Integrando Técnicas de Recuperação de Informação e Agrupamento de Relatórios de Erros para Melhorar a Localização de Bugs para Sistemas Web
Bug localization, Textual similarity, Information retrieval, Crash Report Grouping, Industrial Projects
Bug localization is a challenging and costly task that involves massive amounts of data, especially for large projects. Many textual similarity information retrieval techniques have been proposed and are applied for bug localization. However, only a few of them investigated industrial projects. Furthermore, current state-of-the-art studies rely on the quality of the involved software artifacts, particularly the bug reports and the source code classes. Another approach for bug localization is the use of crash report grouping, which consolidates a huge amount of log information into clusters, that help find the causes of a bug. Our key insight is that the combination of the ideas of these approaches can enable and improve bug localization, especially for scenarios of industrial projects with realistic software artifacts.
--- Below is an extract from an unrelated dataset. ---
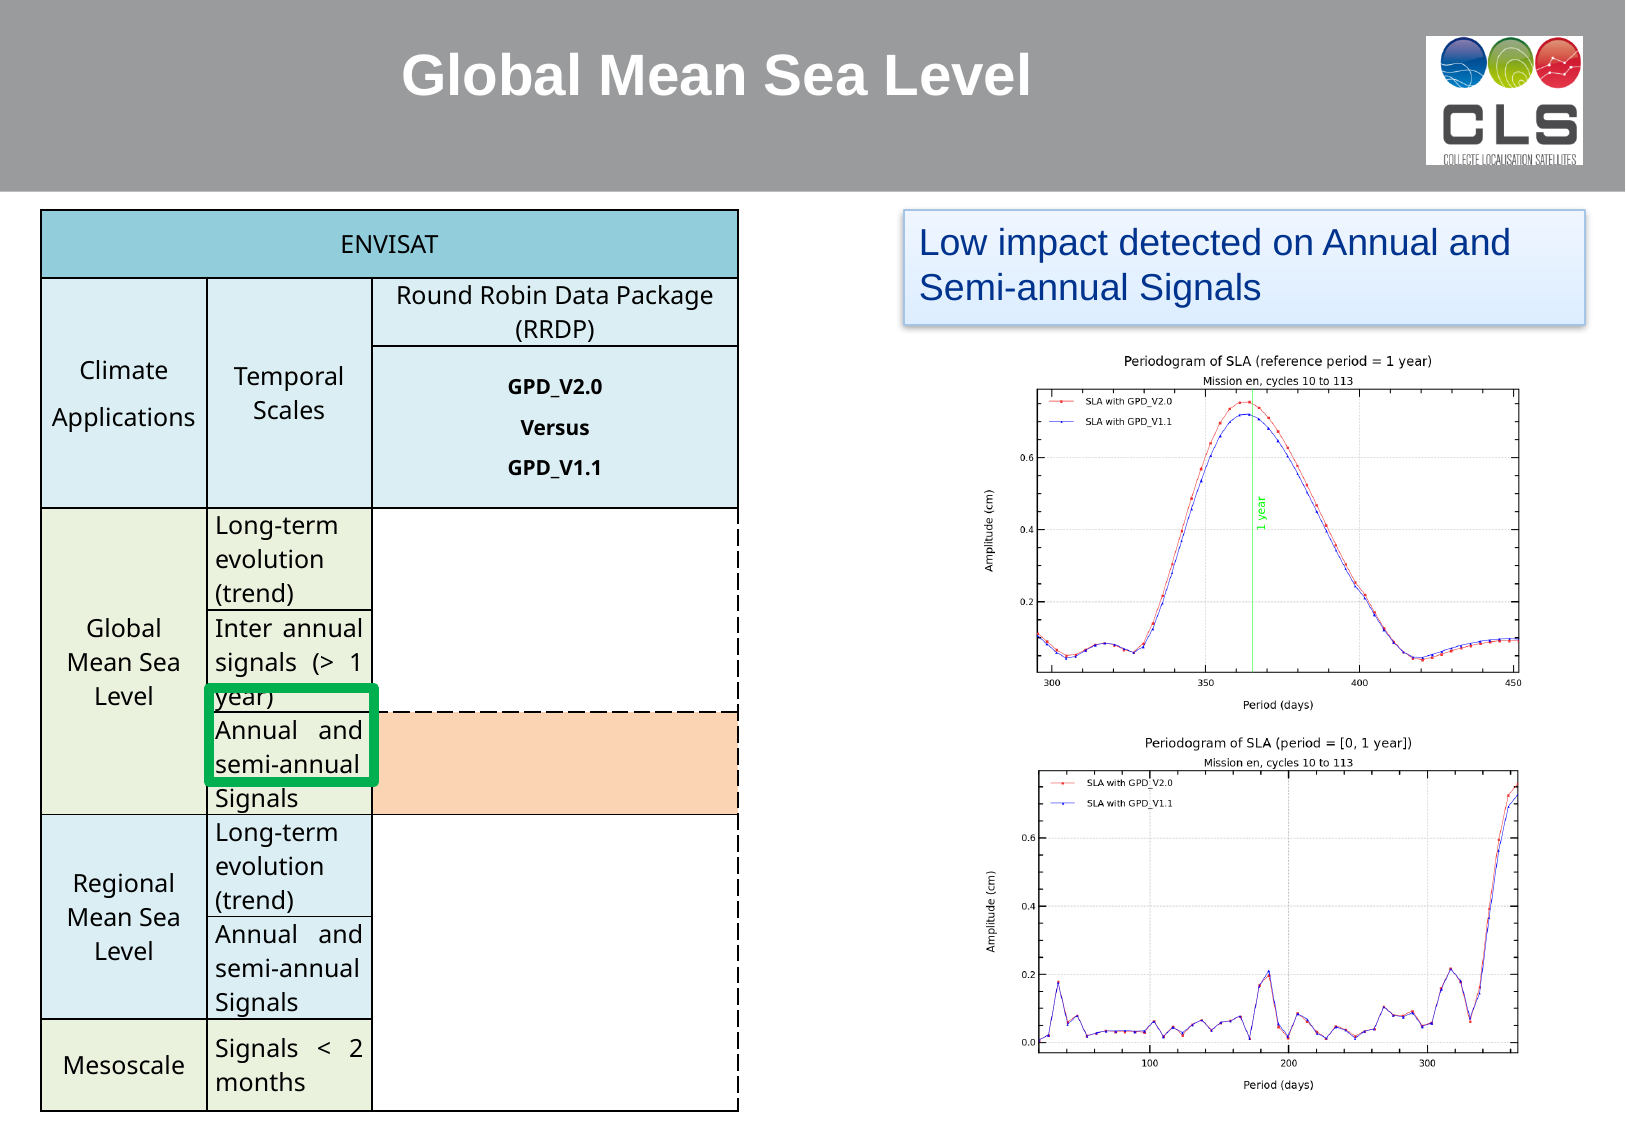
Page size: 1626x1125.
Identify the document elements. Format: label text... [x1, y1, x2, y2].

In this work, we propose LucyBug, a technique that combines textual similarity information retrieval and crash report grouping to locate the buggy classes of a bug report. We perform a study on a large web-based system, focusing on reducing the dependency on high-quality software artifacts. Our best results show that our approach can find the buggy files on 54.71% of the cases, for a top 10 ranking. We also present an alternative, which performs less than the full method but does not depend on the textual similarity between source code classes and bug reports.